I don't think they do that. Instead, "usefulness" is mostly synonymous with commercial intent: searching for <x> often means "I want to buy <x>".
Even for non-commercial queries, I think the sad reality is that most people subconsciously prefer LLM-generated or content-farmed stuff too. It looks more professional, has nice images (never mind that they're stock photos or AI-generated), etc. Your average student looking for an explanation of why the sky is blue is more interested in a TikTok-style short than some white-on-black or black-on-gray webpage that gives them 1990s vibes.
TL;DR: I think that Google gives the average person exactly the results they want. It might be not what a small minority on HN wants.
The reason Marginalia (for some queries) feels like it shows such refreshing results is that it simply does not take popularity into account.
There is some truth in this, but to me it's similar to saying that a drug dealer gives their customers exactly what they want. People "want" those things because Google and its ilk have conditioned them to want those things.
On the other hand, we could probably convince Cory Doctorow to write a piece about how fentanyl is really about the enshitification of opiates.
The question is how do you take it to a million? There probably are at least that many good personal and non-commercial websites out there, but if you open it up, you invite spam & slop.
For example, I have several non-commercial, personal websites that I think anyone would agree are "small web", but each of them fails the Kagi inclusion criteria for a different reason. One is not a blog, another is a blog but with the wrong cadence of posts, etc.
gemini://gemi.dev/
FWIW, dillo now has plugins for both Gemini and Gopher and the plugins work find on the various BSDs.
For a while I hoped that VR will become the new World Wide Web, but it was successfully torpedoed by the Metaverse initiative.
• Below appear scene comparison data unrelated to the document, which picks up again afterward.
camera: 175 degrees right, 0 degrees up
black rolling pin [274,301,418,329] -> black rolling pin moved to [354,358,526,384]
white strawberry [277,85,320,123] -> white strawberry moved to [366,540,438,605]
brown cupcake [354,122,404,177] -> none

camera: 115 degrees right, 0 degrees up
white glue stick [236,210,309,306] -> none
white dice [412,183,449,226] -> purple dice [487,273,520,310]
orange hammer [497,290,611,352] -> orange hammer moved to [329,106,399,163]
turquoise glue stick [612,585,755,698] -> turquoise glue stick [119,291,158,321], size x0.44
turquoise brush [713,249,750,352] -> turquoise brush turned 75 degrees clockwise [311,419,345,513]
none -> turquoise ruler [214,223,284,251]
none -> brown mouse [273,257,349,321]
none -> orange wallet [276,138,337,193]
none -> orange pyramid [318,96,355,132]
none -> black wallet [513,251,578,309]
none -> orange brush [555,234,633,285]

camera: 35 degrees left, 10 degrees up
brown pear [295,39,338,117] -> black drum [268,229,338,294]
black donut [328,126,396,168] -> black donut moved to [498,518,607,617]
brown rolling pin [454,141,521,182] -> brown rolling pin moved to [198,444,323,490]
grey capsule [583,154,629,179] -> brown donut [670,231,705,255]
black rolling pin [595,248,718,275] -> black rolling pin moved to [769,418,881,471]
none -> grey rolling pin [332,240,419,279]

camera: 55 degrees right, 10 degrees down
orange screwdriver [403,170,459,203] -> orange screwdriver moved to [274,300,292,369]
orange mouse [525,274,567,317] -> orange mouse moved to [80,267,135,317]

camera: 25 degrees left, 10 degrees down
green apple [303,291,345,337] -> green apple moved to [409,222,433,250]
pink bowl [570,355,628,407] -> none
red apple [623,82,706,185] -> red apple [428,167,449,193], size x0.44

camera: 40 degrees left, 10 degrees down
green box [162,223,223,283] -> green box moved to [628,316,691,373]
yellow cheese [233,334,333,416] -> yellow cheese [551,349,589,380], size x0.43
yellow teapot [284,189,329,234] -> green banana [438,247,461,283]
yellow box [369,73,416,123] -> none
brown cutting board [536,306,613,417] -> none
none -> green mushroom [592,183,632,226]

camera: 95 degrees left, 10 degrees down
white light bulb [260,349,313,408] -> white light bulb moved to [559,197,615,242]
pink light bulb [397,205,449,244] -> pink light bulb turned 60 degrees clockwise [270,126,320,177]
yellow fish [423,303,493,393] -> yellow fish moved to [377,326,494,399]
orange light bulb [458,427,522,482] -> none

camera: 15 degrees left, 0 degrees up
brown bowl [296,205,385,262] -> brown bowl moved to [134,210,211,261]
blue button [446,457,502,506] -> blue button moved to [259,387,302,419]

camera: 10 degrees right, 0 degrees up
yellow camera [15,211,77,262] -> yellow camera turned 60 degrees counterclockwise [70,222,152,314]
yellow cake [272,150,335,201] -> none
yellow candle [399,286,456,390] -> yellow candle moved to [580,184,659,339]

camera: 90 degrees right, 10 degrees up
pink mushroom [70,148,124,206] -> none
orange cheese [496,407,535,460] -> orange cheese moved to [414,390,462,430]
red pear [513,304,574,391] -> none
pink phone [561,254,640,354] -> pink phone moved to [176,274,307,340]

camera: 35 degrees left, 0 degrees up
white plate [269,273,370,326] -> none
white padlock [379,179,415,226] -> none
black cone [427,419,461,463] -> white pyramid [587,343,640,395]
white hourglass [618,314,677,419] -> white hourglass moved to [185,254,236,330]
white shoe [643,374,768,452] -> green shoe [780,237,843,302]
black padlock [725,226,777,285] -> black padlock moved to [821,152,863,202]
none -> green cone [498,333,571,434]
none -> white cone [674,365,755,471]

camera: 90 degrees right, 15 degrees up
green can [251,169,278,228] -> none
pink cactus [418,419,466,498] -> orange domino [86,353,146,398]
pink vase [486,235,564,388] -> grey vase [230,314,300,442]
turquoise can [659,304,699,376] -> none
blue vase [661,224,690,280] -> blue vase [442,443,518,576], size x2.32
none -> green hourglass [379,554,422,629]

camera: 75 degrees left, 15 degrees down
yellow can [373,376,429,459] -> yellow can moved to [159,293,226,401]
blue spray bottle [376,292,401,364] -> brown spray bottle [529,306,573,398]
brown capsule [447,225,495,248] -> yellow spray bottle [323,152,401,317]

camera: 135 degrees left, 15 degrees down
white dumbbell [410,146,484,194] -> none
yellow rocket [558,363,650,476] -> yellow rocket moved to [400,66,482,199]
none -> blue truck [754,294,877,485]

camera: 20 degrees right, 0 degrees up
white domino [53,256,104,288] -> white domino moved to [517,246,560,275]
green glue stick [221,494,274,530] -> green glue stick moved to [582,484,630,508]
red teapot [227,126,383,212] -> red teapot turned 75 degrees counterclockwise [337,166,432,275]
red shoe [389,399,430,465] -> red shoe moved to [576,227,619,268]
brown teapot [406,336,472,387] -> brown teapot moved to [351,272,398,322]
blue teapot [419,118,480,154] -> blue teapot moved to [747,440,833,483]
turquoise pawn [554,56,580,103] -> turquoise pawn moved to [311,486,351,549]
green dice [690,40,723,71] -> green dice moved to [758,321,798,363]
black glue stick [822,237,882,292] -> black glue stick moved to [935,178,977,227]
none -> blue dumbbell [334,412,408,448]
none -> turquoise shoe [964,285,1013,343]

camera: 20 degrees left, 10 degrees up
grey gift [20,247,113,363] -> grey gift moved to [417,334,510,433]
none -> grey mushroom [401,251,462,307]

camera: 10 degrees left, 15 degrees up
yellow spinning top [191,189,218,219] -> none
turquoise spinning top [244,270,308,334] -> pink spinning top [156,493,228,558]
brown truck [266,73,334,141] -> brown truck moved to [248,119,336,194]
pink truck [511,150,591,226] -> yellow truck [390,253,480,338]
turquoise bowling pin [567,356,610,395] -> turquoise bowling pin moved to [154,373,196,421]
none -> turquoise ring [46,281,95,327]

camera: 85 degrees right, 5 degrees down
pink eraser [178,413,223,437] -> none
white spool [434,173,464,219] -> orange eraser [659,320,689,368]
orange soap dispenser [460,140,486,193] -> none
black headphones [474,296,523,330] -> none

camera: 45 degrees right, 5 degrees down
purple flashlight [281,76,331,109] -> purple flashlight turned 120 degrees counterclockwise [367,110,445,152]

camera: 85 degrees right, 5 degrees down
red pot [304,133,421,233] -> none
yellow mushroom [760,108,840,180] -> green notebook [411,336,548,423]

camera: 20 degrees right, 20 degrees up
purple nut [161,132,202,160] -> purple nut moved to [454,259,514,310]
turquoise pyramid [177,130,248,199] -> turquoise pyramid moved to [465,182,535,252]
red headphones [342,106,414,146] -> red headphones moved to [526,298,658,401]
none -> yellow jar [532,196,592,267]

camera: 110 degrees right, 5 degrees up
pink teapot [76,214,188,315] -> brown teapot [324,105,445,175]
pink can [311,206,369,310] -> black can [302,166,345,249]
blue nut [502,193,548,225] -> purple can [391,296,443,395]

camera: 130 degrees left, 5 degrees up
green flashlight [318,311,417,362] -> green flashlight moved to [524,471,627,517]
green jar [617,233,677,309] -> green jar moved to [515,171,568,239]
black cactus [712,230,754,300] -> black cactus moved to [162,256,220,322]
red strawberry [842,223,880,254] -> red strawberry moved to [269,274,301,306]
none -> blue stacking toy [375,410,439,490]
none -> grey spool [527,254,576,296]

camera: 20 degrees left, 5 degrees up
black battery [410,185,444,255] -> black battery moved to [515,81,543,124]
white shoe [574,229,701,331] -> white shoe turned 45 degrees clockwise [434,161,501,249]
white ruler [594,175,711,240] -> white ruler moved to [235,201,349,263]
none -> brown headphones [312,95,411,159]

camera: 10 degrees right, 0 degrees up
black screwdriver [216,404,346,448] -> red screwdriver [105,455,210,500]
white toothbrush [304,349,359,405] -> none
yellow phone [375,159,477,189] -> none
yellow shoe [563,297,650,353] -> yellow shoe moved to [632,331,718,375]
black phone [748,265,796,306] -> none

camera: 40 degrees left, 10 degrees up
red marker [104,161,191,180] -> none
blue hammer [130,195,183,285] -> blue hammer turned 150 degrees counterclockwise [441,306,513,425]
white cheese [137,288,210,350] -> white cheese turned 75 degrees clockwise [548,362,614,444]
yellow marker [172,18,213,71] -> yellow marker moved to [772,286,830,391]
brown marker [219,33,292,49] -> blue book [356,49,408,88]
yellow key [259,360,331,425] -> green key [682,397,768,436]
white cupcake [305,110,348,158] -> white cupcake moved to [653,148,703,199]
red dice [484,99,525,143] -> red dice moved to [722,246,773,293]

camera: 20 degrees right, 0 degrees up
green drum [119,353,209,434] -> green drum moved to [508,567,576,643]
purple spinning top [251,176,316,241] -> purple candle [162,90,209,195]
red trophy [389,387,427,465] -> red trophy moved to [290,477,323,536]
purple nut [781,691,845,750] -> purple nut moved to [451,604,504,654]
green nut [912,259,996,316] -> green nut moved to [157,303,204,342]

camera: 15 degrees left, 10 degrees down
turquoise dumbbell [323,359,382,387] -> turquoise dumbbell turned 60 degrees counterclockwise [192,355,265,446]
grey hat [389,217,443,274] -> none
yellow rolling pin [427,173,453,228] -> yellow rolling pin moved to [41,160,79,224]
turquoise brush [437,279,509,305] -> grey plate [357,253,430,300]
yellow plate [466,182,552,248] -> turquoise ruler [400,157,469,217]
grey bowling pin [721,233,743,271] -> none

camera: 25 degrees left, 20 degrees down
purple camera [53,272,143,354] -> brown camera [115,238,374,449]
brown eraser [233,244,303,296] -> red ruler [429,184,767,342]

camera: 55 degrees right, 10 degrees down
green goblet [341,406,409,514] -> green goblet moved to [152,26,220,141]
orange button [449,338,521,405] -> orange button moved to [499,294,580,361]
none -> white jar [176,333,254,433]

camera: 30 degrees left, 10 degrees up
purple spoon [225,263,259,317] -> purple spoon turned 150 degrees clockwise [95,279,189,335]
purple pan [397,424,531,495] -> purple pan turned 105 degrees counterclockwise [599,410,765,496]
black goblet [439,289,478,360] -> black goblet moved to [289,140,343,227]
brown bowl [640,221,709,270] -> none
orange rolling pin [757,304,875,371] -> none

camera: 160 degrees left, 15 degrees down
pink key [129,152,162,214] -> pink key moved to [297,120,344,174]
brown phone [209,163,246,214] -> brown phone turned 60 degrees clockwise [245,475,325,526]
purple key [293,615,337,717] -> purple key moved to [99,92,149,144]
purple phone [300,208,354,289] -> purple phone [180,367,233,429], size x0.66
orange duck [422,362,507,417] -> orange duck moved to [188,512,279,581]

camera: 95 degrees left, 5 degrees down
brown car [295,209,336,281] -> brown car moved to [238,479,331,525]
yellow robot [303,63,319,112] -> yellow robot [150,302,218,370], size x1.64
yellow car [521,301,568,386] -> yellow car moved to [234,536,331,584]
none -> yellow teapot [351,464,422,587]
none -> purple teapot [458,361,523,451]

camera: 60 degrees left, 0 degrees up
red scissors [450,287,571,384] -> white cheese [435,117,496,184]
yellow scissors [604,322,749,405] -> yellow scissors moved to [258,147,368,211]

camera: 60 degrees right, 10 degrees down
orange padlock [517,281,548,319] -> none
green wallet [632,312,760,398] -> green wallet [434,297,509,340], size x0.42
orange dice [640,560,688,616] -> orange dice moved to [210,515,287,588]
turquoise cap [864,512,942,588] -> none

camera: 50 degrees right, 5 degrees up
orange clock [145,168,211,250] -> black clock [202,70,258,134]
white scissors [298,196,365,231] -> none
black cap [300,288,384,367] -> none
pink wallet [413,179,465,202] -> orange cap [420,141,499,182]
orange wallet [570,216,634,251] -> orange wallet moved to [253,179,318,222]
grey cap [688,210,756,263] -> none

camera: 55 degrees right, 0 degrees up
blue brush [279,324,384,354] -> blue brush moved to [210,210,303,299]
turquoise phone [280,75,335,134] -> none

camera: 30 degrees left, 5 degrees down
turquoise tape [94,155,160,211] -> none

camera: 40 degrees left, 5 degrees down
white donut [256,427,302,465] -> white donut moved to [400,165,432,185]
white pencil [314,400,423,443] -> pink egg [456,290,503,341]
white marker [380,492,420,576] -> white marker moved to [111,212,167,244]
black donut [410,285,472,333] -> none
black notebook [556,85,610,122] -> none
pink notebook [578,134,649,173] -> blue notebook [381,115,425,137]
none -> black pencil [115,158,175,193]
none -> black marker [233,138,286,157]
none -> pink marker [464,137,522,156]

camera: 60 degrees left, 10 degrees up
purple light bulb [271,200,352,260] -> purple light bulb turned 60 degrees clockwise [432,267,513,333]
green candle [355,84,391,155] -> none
Large companies have helped build the web but they've done at least as much, if not more, to help kill it.
The early web had a lot going on and allowed for a lot of creative experimentation which really caught the eye and the imagination.
Gemini seems designed to only allow long-form text content. You can't even have a table let alone inline images which makes it very limited for even dry scientific research papers, which I think would otherwise be an excellent use-case for Gemini. But it seems that this sort of thing is a deliberate design/philosophical decision by the authors which is a shame. They could have supported full markdown, but they chose not to (ostensibly to ease client implementation but there are a squillion markdown libraries so that assertion doesn't hold water for me)
It's their protocol so they can do what they want with it, but it's why I think Gemini as a protocol is a dead-end unless all you want to do is write essays (with no images or tables or inline links or table-of-contents or MathML or SVG diagrams or anything else you can think of in markdown). Its a shame as I think the client-cert stuff for Auth is interesting.